In their research, the guys happened upon a bootleg tape of Jack Ruby’s songs and it blew them away. They decided that this music would be what the band in the TV show would play. They rerecorded the songs using authentic period instruments, the fake band lip-synched along, and Marty shot his show around them. Suddenly, finally, and out of the blue, Jack Ruby’s music is being heard by millions of people. It had taken forty years but the members of Jack Ruby had never intended it to happen.

Robin called up JJ one day and told her this story. He invited us to the recording of a radio show in which the guys from HBO would be interviewed about the show. At the end of it, the musicians would be performing the Jack Ruby songs. And Robin would be singing. He hadn’t been on stage since Jerry Ford was in the White House and his voice was shaking on the phone. Small wonder.
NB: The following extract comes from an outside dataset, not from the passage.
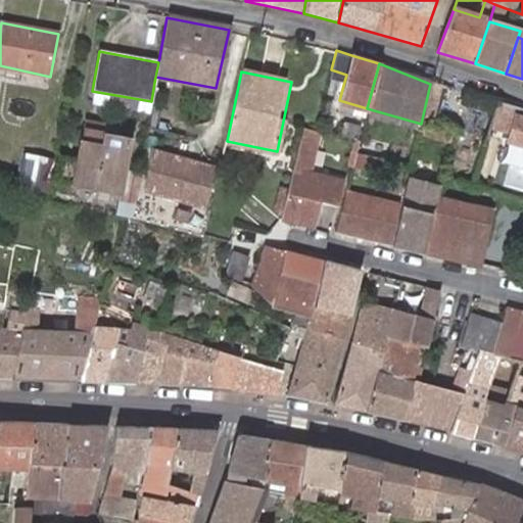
[(444,88),(430,84),(421,124),(434,128),(444,88)]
So yesterday, we went to see the show. The recording was in front of a live audience on lower Broadway, just a few blocks from Wall Street. We took an ear-poppingly fast elevator to the 20th floor and go out on what turned out to be one one of those collaborative working spaces where startups rent desks by the month and share wifi and espresso machines. About a hundred people were there to watch the interview and afterwards the band played. They were so loud we could barely hear anything Robin bellowed into the mic. It sounded awful and just like every show I ever saw at CBGBs. It was awesome and odd.
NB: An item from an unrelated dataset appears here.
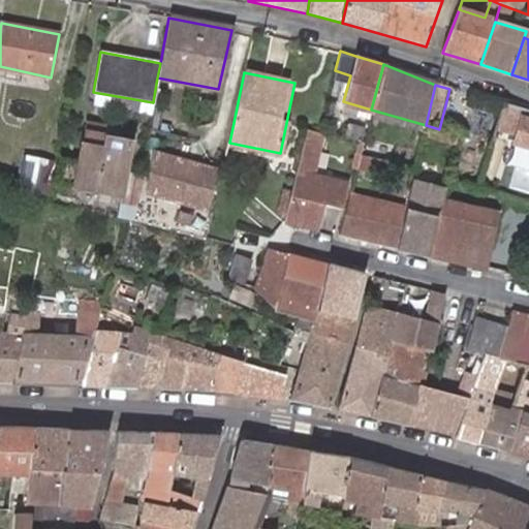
[(153,102),(93,92),(91,104),(151,115),(153,102)]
During the interview, the musicians had talked about coming to New York in the 1970s, about how exciting it was, about how there were all these overlapping cultures converging and sparking. American culture was transforming.
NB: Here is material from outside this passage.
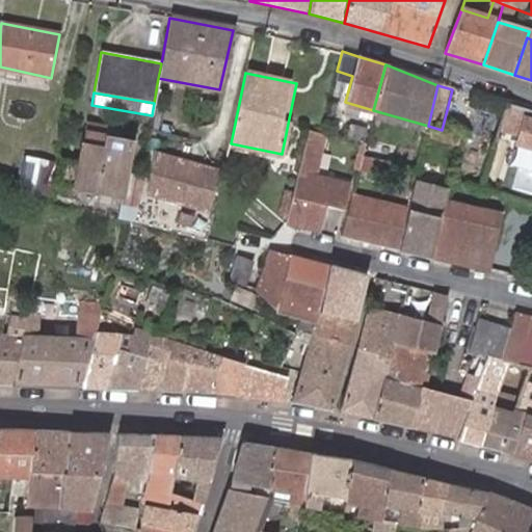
[(531,152),(531,120),(523,116),(513,147),(531,152)]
Three forces that would soon define today’s popular culture were emerging and NYC was Ground Zero. Downtown, CBGB was giving a stage for music that came to be labeled New Wave and Punk. In the Bronx, people were laying refrigerator boxes on the pavement to break dance and free-form poetry over spinning records, sowing the seeds of the rap and hop-hop that is today’s status quo. And in Bay Ridge, in gay clubs and eventually in Studio 54, disco music was upending Rock’n’Roll’s throne.

Because the tectonic plates were shifting, a few guys in a loft in SoHo could make noise that would make a difference. Despite never having a Soundcloud page or posting on Facebook or even releasing a record, Jack Ruby could still make a ripple. A ripple that still mattered when their hair was grey and their shades were trifocal.

While the band played, I kept thinking about where we were and how the world has changed. Here I was on a conference room chair in a co-working space. Every so often, a dude with a sleeve of tats and a man bun would emerge from his glass cube to make a macchiato, only casually interested in the piece of history being honored in his lobby.

He didn’t know it but this dude is the heir of the Jack Ruby guys. He’d come to New York to be a part of the scene too. He was one of hundreds of thousands just like him, dudes who packed up their fixies and plaid shirts and business plans and come to the Big Apple.

He’s a part of a creative revolution but one with extraordinarily different goals. These new dudes are not interested in the long dead music scene. No one makes a dime making records. Instead of smashing guitars or thundering baselines, the dude and his bros are coding VR headsets and delivery drones. Unlike Randy and Robin, the dude came to New York to get funded, IPOed, to be a billionaire by thirty.

As Jack Ruby’s last chords died out, I wondered, “Will anyone celebrate this dude’s accomplishments — in 2056?”